Data extract: Begin

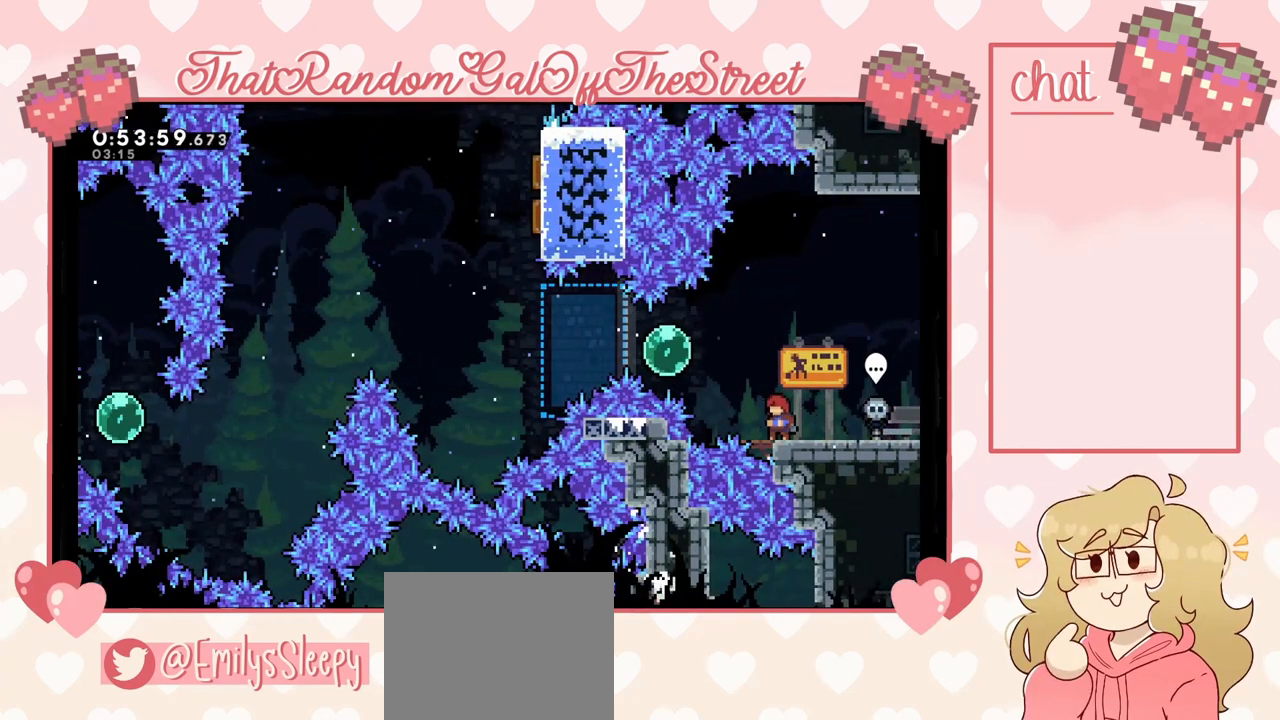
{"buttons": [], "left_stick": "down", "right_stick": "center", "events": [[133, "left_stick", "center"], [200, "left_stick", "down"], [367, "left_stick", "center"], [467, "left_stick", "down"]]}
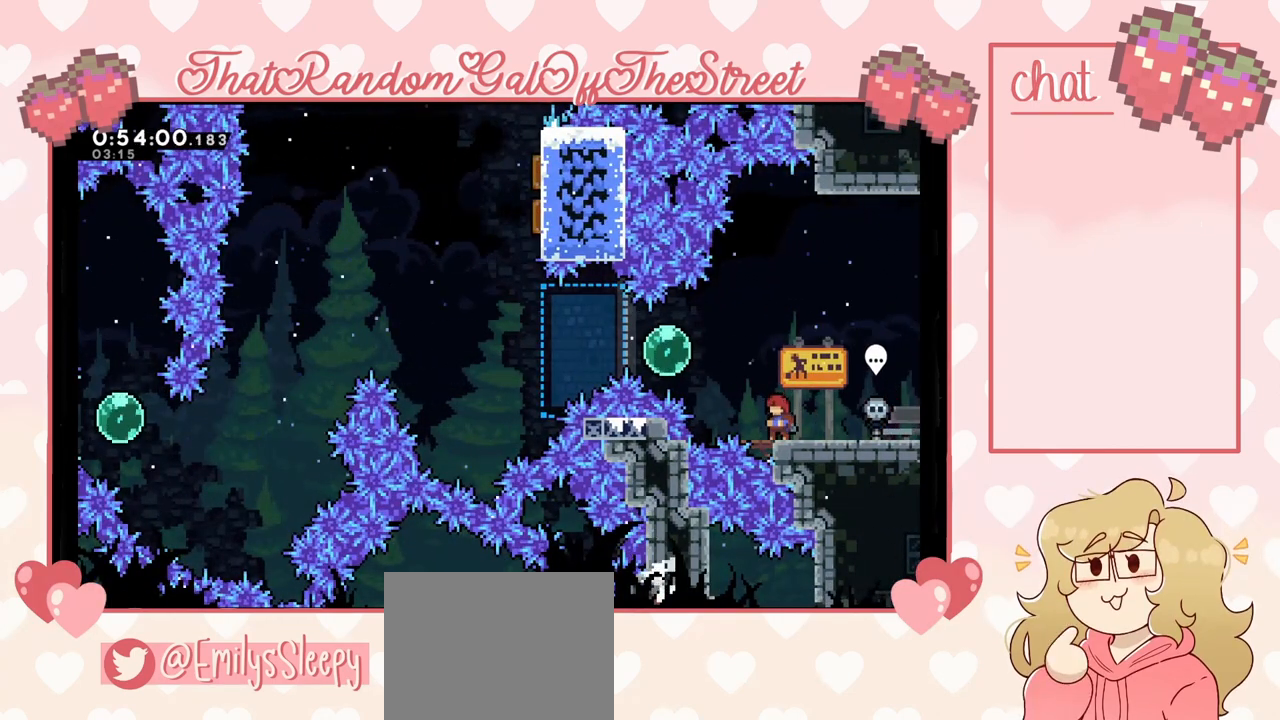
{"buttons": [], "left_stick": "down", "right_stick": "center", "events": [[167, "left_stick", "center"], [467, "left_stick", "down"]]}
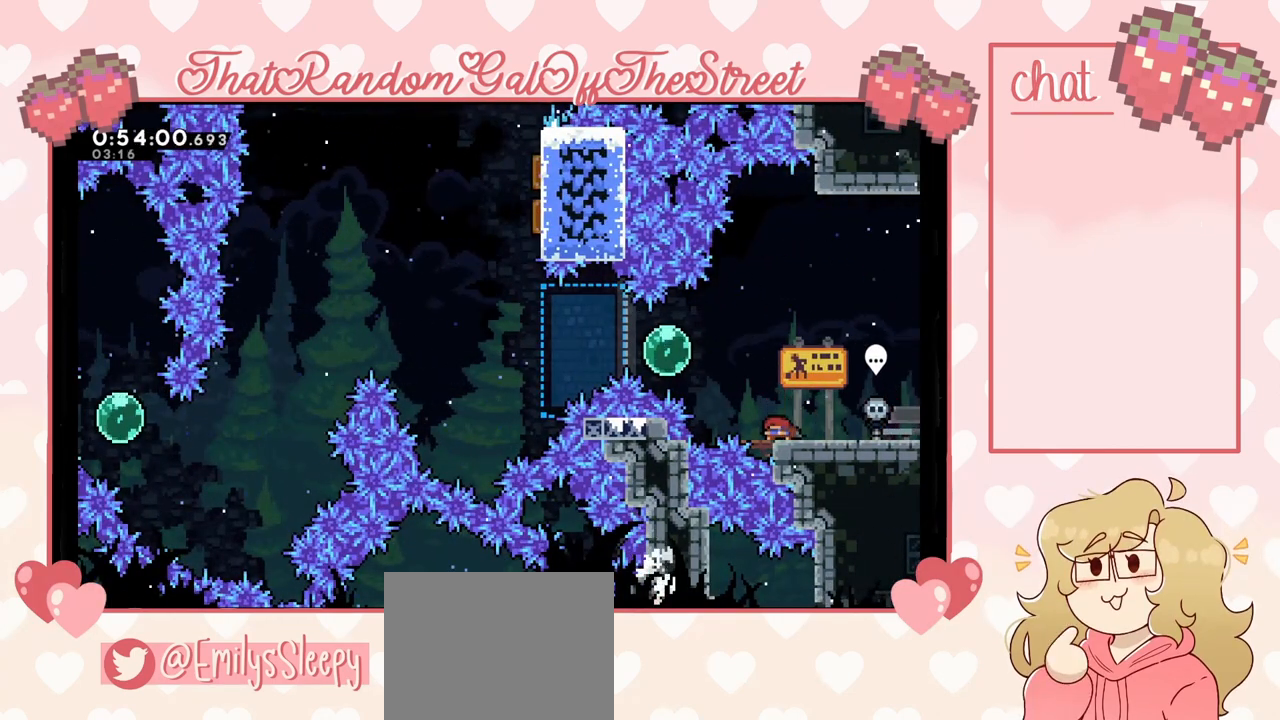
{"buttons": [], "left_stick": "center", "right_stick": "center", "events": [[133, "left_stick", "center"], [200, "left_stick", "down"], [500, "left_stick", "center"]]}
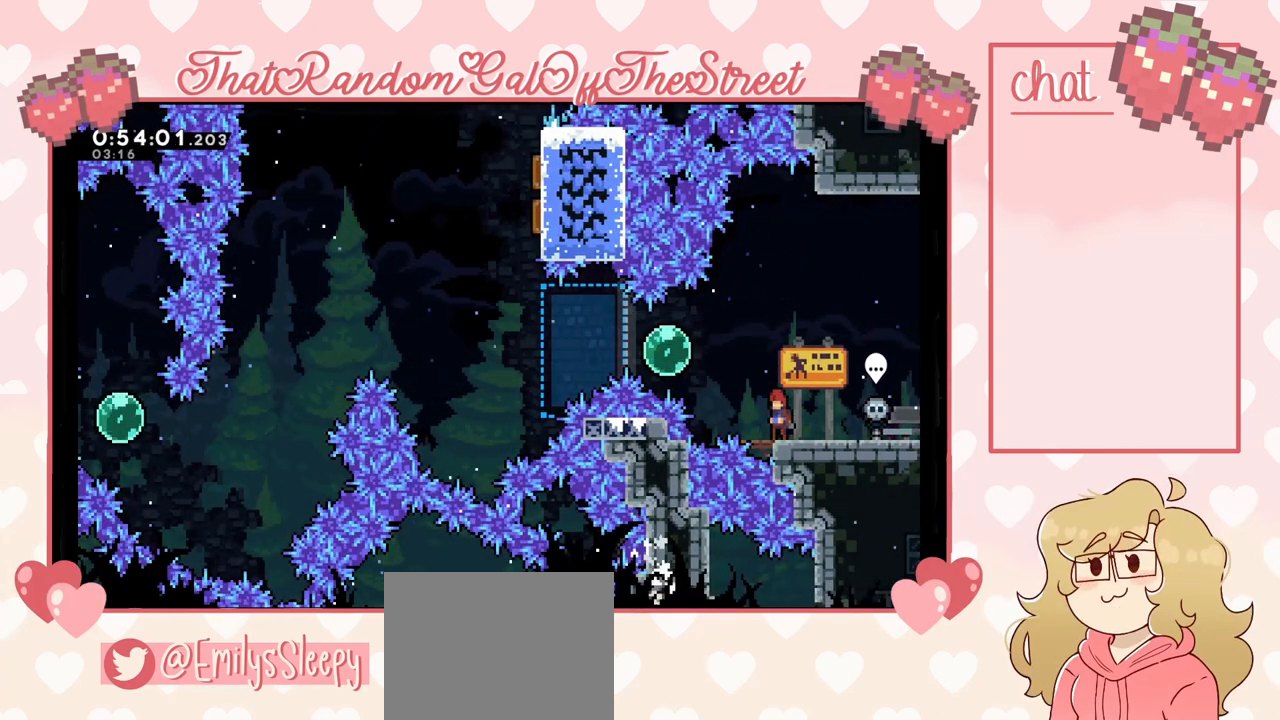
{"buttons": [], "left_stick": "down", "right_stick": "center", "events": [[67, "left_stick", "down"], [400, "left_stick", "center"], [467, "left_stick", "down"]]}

Data extract: End

= What you should do =
Print the data above exactly, minus pictures.

= Response for this exercise =
{"buttons": [], "left_stick": "down", "right_stick": "center", "events": [[133, "left_stick", "center"], [200, "left_stick", "down"], [367, "left_stick", "center"], [467, "left_stick", "down"]]}
{"buttons": [], "left_stick": "down", "right_stick": "center", "events": [[167, "left_stick", "center"], [467, "left_stick", "down"]]}
{"buttons": [], "left_stick": "center", "right_stick": "center", "events": [[133, "left_stick", "center"], [200, "left_stick", "down"], [500, "left_stick", "center"]]}
{"buttons": [], "left_stick": "down", "right_stick": "center", "events": [[67, "left_stick", "down"], [400, "left_stick", "center"], [467, "left_stick", "down"]]}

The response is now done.